§ TASK TO CARRY OUT:
Would you print all of the entries word for word?

--- INPUT RECORDS Enclosed Below ---

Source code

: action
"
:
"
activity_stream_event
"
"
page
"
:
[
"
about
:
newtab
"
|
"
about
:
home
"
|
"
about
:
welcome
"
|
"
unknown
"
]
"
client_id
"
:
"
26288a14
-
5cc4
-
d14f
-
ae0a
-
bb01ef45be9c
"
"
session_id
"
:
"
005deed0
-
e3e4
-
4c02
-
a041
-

--- End of Enclosed INPUT RECORDS ---

§ SOLUTION FOR THIS TASK:
Source code

: action
"
:
"
activity_stream_event
"
"
page
"
:
[
"
about
:
newtab
"
|
"
about
:
home
"
|
"
about
:
welcome
"
|
"
unknown
"
]
"
client_id
"
:
"
26288a14
-
5cc4
-
d14f
-
ae0a
-
bb01ef45be9c
"
"
session_id
"
:
"
005deed0
-
e3e4
-
4c02
-
a041
-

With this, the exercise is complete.